Afterward, I wrote about my race experience.

This journey of training and setting running goals for myself has taught me a lot. One of the greatest lessons I learned was that sometimes it takes failure to get me to be grateful for how far I’ve come, and that believing in myself takes practice just like training for a marathon.


I spent months preparing. Even after only completing two 5K’s and a 15K I was determined to run 26.2 miles. Sort of.

As the race approached, I heard myself saying things like “I’m going to try…” and “I might want to stop at the half.” I worried when those words came out of my mouth. I still didn’t quite believe I could do it. Then sure enough, on race day I reached the point where I could turn right and finish a half marathon or continue and loop for the full. I turned right and then felt the agony of defeat. I had let myself down. Instead of celebrating my first half marathon I went home sad.

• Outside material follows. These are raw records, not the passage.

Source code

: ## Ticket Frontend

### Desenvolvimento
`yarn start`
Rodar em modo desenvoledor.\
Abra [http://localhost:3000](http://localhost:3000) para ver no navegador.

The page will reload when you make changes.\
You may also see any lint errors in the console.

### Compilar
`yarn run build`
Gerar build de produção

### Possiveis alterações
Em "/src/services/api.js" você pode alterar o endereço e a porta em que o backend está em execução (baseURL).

In the weeks that followed, I learned two things. First, I had been way too hard on myself. I should’ve celebrated running over 13 miles and the work it took to get there. When I went back and read my post  Couch to 15K, I realized that once there was a time when 7 miles felt unattainable. Now, 7 miles was an easy workout. I needed to feel gratitude for that accomplishment. Second, I learned that it was my perceived failure that drove me to finish a marathon two months later. Having to pick myself up and try again gave me the strength to eventually reach my goal. I knew as I walked into the Expo the day before the race that no matter what I was going to run 26.2 miles. The word try did not come out of my mouth. During the race at mile twenty-five when my feet began to cramp, I told myself I would limp to the finish if I had to. I was not going to give up.

Believing In Yourself

My race experience led to the understanding that simply saying you must believe in yourself while setting a goal may not always be possible. Maybe you have to set your goal and believe in yourself just enough to make it to the first step. Otherwise, the fear of not reaching your goal will cause you to give up. Once you’ve celebrated your accomplishment of reaching the first step it helps you to believe enough to continue climbing.  For example, if your goal is to lose twenty pounds it can be too overwhelming to think of all the life changes you’ll have to make to lose that much weight. So instead, break it up into steps. Believe in yourself enough to lose 5 pounds. After you’ve accomplished that, believe you can lose 10 pounds.  I can guarantee that if you lose 10 pounds, you’ll have enough belief to lose another 5. And then when you’ve lost 15 pounds you’ll know it’s possible to reach your goal. In other words believing in yourself takes practice too. It doesn’t just happen. There’s great fear in the journey to accomplish the unknown. Once our minds know we can do it, it becomes much easier. Now that I know I can run a marathon, every time I go on a shorter run and feel like stopping I remind myself of what I’m capable of running. It makes all the difference in the world. Once we know we can, we do.